Aegon Is Betting on Sustainability-Minded Securitized Credit
(Bloomberg) -- Issuers of structured bonds backed by consumer debt can boost their resilience and outperform in the long run by focusing on sustainability, according to Aegon Asset Management.
Deals backed by private student loans, communications infrastructure and solar loans and leases that are aligned with sustainability goals will outperform, even as consumers struggle to pay bills because of coronavirus, said Jose Pluto, senior structured finance analyst and portfolio manager at Aegon. Those sectors have lower exposure to industries worse hit by the pandemic, like energy, retail, hospitality and transportation, he added.
“They also possess a lot of attributes that are more resilient in the current environment,” said Chicago-based Pluto in a telephone interview July 8. “Borrowers are rapidly realizing that sustainability is something investors and asset owners care about.”
Aegon, which oversees about $395 billion in assets, has exposure to private label student loans via deals focused on borrowers with high debt, substantial income and good track records for repayment. Most of its mortgage-backed security exposure is to high-quality office or multifamily properties, while it avoids retail and hospitality.
In communications infrastructure, Pluto invests primarily in cell tower securitizations, data centers and small cell communications networks. Big data centers serving multiple tenants located in one facility are more resource and energy efficient, he said. Working from home has strengthened the case for stronger, more resilient telecommunications infrastructure, he added.
Aegon picks investments that align with United Nations sustainable development goals as well as climate change, resource sufficiency and human capital.
Closing Up Shop
Sustainability-focused securities aren’t immune to the impact of the deadly virus. Sectors like re-performing residential mortgages and CMBS are poised for mixed results, while small business loans face greater uncertainty, said Pluto.
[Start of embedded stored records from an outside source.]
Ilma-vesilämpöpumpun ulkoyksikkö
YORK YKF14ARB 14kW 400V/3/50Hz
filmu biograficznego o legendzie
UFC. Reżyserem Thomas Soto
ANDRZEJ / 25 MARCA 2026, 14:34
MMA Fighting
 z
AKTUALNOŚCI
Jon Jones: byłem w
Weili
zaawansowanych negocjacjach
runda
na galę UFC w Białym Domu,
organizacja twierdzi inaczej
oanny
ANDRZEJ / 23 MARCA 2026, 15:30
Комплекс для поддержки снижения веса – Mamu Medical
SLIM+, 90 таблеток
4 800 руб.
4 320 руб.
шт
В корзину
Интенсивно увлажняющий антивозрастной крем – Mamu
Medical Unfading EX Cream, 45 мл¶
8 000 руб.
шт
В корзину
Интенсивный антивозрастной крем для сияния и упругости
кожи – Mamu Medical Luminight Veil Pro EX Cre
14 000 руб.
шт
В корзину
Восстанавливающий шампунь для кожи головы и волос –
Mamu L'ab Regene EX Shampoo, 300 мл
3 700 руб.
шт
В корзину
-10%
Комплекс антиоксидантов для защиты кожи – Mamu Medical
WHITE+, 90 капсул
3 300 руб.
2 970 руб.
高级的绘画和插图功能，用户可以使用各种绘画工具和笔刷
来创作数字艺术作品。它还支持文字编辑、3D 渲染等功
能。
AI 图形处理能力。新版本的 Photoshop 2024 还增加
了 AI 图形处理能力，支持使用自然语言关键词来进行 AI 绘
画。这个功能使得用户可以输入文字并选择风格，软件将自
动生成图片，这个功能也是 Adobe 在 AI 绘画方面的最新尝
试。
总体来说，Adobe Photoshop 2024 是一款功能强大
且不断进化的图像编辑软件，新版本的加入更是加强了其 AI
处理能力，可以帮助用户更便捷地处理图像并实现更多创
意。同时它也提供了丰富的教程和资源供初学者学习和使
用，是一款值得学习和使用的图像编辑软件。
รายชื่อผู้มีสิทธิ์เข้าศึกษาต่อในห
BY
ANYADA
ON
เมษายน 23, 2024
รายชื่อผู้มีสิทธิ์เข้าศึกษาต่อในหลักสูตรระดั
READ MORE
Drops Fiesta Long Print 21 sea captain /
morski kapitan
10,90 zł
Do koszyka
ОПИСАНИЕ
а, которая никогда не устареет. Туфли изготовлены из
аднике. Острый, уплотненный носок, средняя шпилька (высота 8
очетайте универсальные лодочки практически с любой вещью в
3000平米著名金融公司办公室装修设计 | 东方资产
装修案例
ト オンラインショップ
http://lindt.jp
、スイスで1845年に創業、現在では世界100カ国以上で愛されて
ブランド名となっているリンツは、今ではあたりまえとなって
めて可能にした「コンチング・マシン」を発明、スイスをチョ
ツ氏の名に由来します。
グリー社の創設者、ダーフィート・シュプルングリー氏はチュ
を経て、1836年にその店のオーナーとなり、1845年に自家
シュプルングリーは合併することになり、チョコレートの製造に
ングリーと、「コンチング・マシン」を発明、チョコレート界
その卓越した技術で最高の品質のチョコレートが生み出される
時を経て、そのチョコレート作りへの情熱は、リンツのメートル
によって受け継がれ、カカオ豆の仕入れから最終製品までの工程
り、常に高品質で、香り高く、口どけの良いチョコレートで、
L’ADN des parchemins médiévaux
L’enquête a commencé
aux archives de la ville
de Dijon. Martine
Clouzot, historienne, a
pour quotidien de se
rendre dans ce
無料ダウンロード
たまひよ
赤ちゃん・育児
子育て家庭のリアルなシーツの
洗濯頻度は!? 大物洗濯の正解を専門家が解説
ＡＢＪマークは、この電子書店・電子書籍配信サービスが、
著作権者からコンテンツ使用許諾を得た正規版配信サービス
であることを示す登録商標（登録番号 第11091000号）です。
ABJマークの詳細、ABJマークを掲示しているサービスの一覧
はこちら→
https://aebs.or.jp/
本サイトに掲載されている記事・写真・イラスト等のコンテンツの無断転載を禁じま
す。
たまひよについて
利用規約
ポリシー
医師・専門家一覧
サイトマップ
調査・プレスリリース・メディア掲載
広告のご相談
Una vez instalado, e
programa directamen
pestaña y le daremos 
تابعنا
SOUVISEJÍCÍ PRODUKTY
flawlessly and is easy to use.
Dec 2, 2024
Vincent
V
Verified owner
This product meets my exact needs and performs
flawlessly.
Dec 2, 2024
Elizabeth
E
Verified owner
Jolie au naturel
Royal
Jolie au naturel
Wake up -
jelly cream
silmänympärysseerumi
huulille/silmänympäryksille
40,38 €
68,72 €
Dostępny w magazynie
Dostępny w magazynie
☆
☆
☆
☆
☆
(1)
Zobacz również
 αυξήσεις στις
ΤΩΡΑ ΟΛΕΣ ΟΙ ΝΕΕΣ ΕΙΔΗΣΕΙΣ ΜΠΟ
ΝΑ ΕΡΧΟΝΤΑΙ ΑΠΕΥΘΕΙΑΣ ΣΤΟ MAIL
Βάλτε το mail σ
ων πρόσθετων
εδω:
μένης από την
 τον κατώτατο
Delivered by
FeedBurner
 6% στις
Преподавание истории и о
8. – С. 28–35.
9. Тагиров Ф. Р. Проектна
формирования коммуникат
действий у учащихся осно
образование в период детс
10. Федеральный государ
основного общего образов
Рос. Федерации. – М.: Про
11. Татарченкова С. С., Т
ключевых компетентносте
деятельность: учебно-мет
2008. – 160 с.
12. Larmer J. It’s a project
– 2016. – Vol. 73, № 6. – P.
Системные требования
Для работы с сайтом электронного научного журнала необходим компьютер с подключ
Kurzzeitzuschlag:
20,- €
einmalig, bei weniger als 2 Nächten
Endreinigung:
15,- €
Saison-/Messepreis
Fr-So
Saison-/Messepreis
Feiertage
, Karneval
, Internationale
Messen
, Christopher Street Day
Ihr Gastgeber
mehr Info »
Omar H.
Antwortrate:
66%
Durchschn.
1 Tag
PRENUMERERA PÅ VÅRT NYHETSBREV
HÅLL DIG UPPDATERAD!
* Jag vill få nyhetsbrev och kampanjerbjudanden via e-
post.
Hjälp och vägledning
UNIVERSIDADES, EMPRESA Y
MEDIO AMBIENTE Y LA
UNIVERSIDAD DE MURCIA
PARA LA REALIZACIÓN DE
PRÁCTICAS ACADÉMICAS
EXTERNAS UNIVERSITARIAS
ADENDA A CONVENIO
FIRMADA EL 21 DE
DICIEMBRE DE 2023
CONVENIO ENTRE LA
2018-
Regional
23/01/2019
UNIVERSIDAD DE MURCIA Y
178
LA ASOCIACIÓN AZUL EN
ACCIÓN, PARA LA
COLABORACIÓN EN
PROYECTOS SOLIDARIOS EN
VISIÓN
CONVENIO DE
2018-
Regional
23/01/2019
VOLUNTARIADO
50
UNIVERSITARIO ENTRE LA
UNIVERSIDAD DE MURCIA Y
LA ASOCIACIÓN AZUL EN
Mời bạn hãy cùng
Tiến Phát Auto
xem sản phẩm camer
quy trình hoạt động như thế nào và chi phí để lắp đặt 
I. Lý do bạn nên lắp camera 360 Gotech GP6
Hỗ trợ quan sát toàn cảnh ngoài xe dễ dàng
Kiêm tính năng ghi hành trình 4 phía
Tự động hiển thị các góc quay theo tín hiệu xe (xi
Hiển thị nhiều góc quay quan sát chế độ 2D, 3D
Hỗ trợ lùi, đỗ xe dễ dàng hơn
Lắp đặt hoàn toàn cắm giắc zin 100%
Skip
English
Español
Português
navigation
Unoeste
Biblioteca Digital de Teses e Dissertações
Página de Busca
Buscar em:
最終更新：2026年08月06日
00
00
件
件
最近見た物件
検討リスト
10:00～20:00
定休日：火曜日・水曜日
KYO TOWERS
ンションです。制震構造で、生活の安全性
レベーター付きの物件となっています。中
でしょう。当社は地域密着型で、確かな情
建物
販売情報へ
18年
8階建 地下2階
It’s unclear how offices will be configured when people return to work. Working from home reduces demand for offices, though tenants are going to need more space per employee, according to Pluto. Securitization structures are “pretty resilient” and short-term government support should help the borrowers get through the disruption.
“Buildings with lots of lease rollover in the near term are going to experience some stress and there’s not going to be as much demand for space,” he said.
Small business loans are positioned for greatest uncertainty as obligors are heavily concentrated in sectors hit hardest by lockdowns, Pluto said. Aegon has very little exposure to personal borrowing on online platforms -- marketplace loans -- and has no exposure to aircraft ABS or containers, he added.
“Small businesses with not a lot of capital and not a lot of access to resources may just simply close up shop and never come back,” said Pluto.
Related: Aegon Sees Tech, Pharma Credit as Sustainable Winners From Virus
Powerful Supply Incentive
Aegon expects sales of debt backed by consumer and other liabilities to pick up in the second half of the year. It forecasts $55 billion to $60 billion of private label CMBS issuance in 2020 and about $170 billion to $180 billion for asset-backed securities for the full year, about 27% less than last year.
“The TALF program provides a pretty powerful incentive for issuers to bring deals,” said Pluto, referring to the Federal Reserve’s Term Asset-Backed Securities Loan Facility.
“You’re starting to see new dealer projections for what total issuance volumes will look like and they are definitely going to be down year-over-year but the second half will look more normal,” he added.